The lack of spread of achievement in the Islamic world has also weakened the Islamic world’s control. The distorted images of Islam stem partly from a lack of understanding of Islam among non-Muslims and partly from the failure of Muslims to explain themselves. The results are predictable ~ hatred feeds on hatred. Muslims have had a bad deal ever since the early eighteenth century. Of course, the decline of the Muslim hegemony of Europe began in the fifteenth century when they were thrown out of Spain. But at least the Ottoman Empire on the borders of Europe and Asia and the Mughal Empire in South and Central Asia gave Muslims something to be proud of between the sixteenth to late eighteenth centuries. 
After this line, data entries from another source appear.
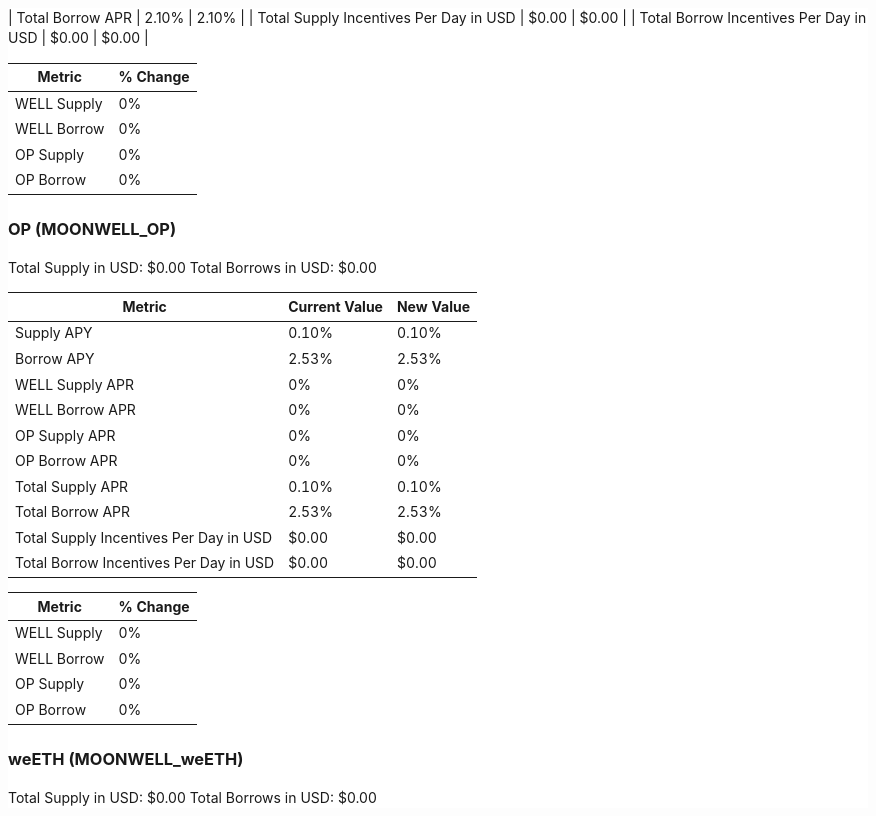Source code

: | Total Borrow APR                       | 2.10%         | 2.10%     |
| Total Supply Incentives Per Day in USD | $0.00         | $0.00     |
| Total Borrow Incentives Per Day in USD | $0.00         | $0.00     |

| Metric      | % Change |
| ----------- | -------- |
| WELL Supply | 0%       |
| WELL Borrow | 0%       |
| OP Supply   | 0%       |
| OP Borrow   | 0%       |

### OP (MOONWELL_OP)

Total Supply in USD: $0.00 Total Borrows in USD: $0.00

| Metric                                 | Current Value | New Value |
| -------------------------------------- | ------------- | --------- |
| Supply APY                             | 0.10%         | 0.10%     |
| Borrow APY                             | 2.53%         | 2.53%     |
| WELL Supply APR                        | 0%            | 0%        |
| WELL Borrow APR                        | 0%            | 0%        |
| OP Supply APR                          | 0%            | 0%        |
| OP Borrow APR                          | 0%            | 0%        |
| Total Supply APR                       | 0.10%         | 0.10%     |
| Total Borrow APR                       | 2.53%         | 2.53%     |
| Total Supply Incentives Per Day in USD | $0.00         | $0.00     |
| Total Borrow Incentives Per Day in USD | $0.00         | $0.00     |

| Metric      | % Change |
| ----------- | -------- |
| WELL Supply | 0%       |
| WELL Borrow | 0%       |
| OP Supply   | 0%       |
| OP Borrow   | 0%       |

### weETH (MOONWELL_weETH)

Total Supply in USD: $0.00 Total Borrows in USD: $0.00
The Mughals began their decline in the early eighteenth century and the Ottomans began to fall behind the European Renaissance by the same time. It is this decline of political for- tunes, which coloured Muslim consciousness. 

The pluralistic world created by the diffusion of the knowledge and logic behind the fundamental tenets of the world’s major faith traditions has made religion a vital resource in the task of building a good society, a world where all can live freely and pursue visions of the highest values. We face a constant struggle with the moral, material, social, cultural and political complexities and oddities of an ever- rapidly changing society. Spiritualism is truly a way of setting out and travelling the paths of the heart, mind and the imaginary. 

The different spiritual paths lead to the same human heart. The vast spiritual heritage is a common treasure of all of mankind. Our civilisation’s spiritual prism provides a kaleidoscopic canvas of shimmering stars of wisdom. 

The blazing radiance exuded by this constellation is what keeps the darkness of carnal impulses from overwhelming us. The spiritual quest is an internal journey; it is a psychic path. Very often, priests, rabbis, imams, and shamans are just as consumed by worldly ambition as regular seekers of material possessions. But all this is generally seen as an abuse of a sacred ideal. These power struggles are not what religion is really about, but an unworthy distraction from the life of the spirit, which is conducted far from the madding crowd, unseen, silent and unobtrusive. 

Finding common ground among faiths can help us bridge needless divides at a time when unified action is more crucial than ever. As a species, we must embrace the oneness of humanity as we face global issues like pandemics and economic and ecological crises. At this scale, our response must be as one. Harmony among the major faiths is an essential ingredient for peaceful coexistence. From this perspective, mutual understand- ing among these traditions is not merely the business of religious believers. It matters for the welfare of the entire humanity.